Liu Yang, Na Quan, Liu Jin, Liu Anguo, Oppong Akosua, Lee Ji Yeon, Chudnovets Anna, Lei Jun, Sharma Rishi, Kannan Sujatha, Kannan Rangaramanujam M, Burd Irina
Integrated Research Center for Fetal Medicine, Department of Gynecology and Obstetrics, Johns Hopkins University School of Medicine, Baltimore, MD, United States.
Center for Nanomedicine, Department of Ophthalmology, Johns Hopkins University School of Medicine, Baltimore, MD, United States.
Front Bioeng Biotechnol. 2022 Jan 28;10:819593. doi: 10.3389/fbioe.2022.819593. eCollection 2022.
Intrauterine inflammation (IUI) is the primary cause of spontaneous preterm birth and predisposes neonates to long-term sequelae, including adverse neurological outcomes. N-acetyl-L-cysteine (NAC) is the amino acid L-cysteine derivative and a precursor to the antioxidant glutathione (GSH). NAC is commonly used clinically as an antioxidant with anti-inflammatory properties. Poor bioavailability and high protein binding of NAC necessitates the use of high doses resulting in side effects including nausea, vomiting, and gastric disruptions. Therefore, dendrimer-based therapy can specifically target the drug to the cells involved in inflammation, reducing side effects with efficacy at much lower doses than the free drug. Towards development of the new therapies for the treatment of maternal inflammation, we successfully administered dendrimer-based N-Acetyl Cysteine (DNAC) in an animal model of IUI to reduce preterm birth and perinatal inflammatory response. This study explored the associated immune mechanisms of DNAC treatment on placental macrophages following IUI, especially on M1/M2 type macrophage polarization. Our results demonstrated that intraperitoneal maternal DNAC administration significantly reduced the pro-inflammatory cytokine mRNA of and , and decreased CD45 leukocyte infiltration in the placenta following IUI. Furthermore, we found that DNAC altered placental immune profile by stimulating macrophages to change to the M2 phenotype while decreasing the M1 phenotype, thus suppressing the inflammatory responses in the placenta. Our study provides evidence for DNAC therapy to alleviate IUI the maintenance of macrophage M1/M2 imbalance in the placenta.

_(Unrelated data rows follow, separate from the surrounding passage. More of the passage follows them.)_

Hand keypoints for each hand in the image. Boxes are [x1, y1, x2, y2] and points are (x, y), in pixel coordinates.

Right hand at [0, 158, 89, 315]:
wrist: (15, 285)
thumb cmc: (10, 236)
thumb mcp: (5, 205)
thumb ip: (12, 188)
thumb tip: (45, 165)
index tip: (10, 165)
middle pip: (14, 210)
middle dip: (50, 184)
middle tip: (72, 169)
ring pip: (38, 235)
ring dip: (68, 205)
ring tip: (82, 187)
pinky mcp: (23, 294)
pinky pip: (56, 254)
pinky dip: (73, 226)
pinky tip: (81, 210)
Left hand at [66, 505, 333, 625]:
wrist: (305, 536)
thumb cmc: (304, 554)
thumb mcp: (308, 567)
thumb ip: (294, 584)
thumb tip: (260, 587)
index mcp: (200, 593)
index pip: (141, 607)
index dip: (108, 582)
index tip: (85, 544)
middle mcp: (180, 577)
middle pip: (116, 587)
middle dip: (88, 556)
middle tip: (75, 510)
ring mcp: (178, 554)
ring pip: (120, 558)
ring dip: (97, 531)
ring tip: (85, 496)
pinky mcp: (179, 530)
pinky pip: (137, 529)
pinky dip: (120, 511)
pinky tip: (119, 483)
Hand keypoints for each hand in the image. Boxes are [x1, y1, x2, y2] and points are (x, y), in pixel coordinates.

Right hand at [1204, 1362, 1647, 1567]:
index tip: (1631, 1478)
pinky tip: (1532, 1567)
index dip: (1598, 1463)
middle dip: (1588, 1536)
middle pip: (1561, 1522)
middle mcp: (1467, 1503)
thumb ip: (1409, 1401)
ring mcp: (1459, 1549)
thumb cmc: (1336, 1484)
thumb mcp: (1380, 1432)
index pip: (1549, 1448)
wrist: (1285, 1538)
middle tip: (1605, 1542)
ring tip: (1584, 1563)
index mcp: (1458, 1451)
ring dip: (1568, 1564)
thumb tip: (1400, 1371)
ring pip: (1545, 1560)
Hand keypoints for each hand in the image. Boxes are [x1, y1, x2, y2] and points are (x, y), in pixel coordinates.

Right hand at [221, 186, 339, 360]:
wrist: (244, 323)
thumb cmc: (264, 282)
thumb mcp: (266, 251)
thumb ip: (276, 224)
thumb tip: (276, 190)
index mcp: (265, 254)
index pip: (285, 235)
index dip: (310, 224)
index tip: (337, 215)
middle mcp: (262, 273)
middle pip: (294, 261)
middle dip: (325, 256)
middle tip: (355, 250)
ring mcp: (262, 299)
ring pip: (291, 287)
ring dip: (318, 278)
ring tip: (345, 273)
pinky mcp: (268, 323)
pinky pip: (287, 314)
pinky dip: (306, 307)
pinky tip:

宫内炎症(IUI)是自发性早产的主要原因,并使新生儿易患长期后遗症,包括不良神经学后果。N-乙酰-L-半胱氨酸(NAC)是氨基酸L-半胱氨酸的衍生物,也是抗氧化剂谷胱甘肽(GSH)的前体。NAC在临床上通常用作具有抗炎特性的抗氧化剂。NAC的生物利用度差和高蛋白结合性使得必须使用高剂量,这会导致包括恶心、呕吐和胃部不适在内的副作用。因此,基于树枝状大分子的疗法可以将药物特异性地靶向参与炎症的细胞,以比游离药物低得多的剂量有效降低副作用。为了开发治疗母体炎症的新疗法,我们在IUI动物模型中成功施用了基于树枝状大分子的N-乙酰半胱氨酸(DNAC),以减少早产和围产期炎症反应。本研究探讨了IUI后DNAC治疗对胎盘巨噬细胞的相关免疫机制,特别是对M1/M2型巨噬细胞极化的影响。我们的结果表明,母体腹腔内给予DNAC可显著降低IUI后胎盘促炎细胞因子mRNA的表达,并减少CD45白细胞浸润。此外,我们发现DNAC通过刺激巨噬细胞转变为M2表型,同时减少M1表型,从而改变胎盘免疫谱,进而抑制胎盘炎症反应。我们的研究为DNAC疗法减轻IUI提供了证据,即维持胎盘巨噬细胞M1/M2失衡。